Damage inflicted in the satellite sector could have a ripple effect, leading to heavy financial losses and/or comprised data in other areas. Satellites are part of the extended cyber ecosystem for most organizations, but organizations rarely have direct control over satellite cybersecurity.
Earlier this year, a report from the Pentagon warned of Kamikaze satellites, Russian and Chinese “inspection and servicing” satellites that could also be used to conduct attacks on the most important U.S. satellites in orbit.
The report also says thatRussia is “likely” developing a ground-based, mobile missile system capable of destroying space targets in low-Earth orbit in addition to ballistic missiles – a weapon system likely to be operational within the next several years.
Because of threats like these, cybersecurity personnel are examining other possible scenarios where crucial satellite data could be destroyed, diverted or corrupted. There’s a commonly held belief that satellites which increasingly rely on software are the most vulnerable to cyberattacks.
That’s not good because satellite operators are increasingly interested in software-defined satellites that can be reprogrammed in orbit, allowing them to take on different missions and serve different customers. But while such satellites can be more responsive to shifts in customer demand, they also need more security features to keep nefarious actors from exploiting their new capabilities.
Because satellite operations are led by technologies that are housed on earth, those earth-bound entry points offer cyber attackers with an enormous number of potential inroads for hacking. The vast number of entry points also compounds the difficulty of tracing and shutting down a cyberattack.

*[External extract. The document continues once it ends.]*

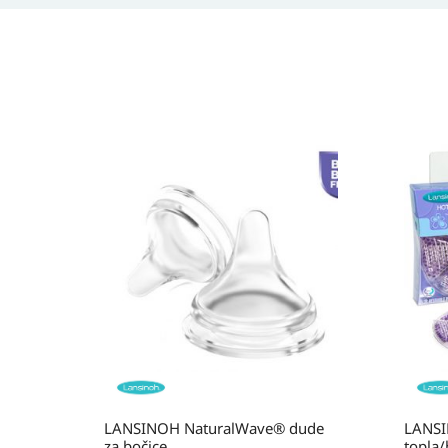
LANSINOH NaturalWave® dude
LANSI
za bočice
topla/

One of the most significant weaknesses that is common to all satellite systems is the use of long-range telemetry for communication with ground stations. The uplinks and downlinks are often transmitted through open telecom network security protocols that are easily accessed by cyber criminals.
Many cybersecurity experts believe the focus needs to be on “resiliency” rather than having an impenetrable network. In other words, it’s more important to limit cyber intrusions and respond quickly than to try and have a flawless record.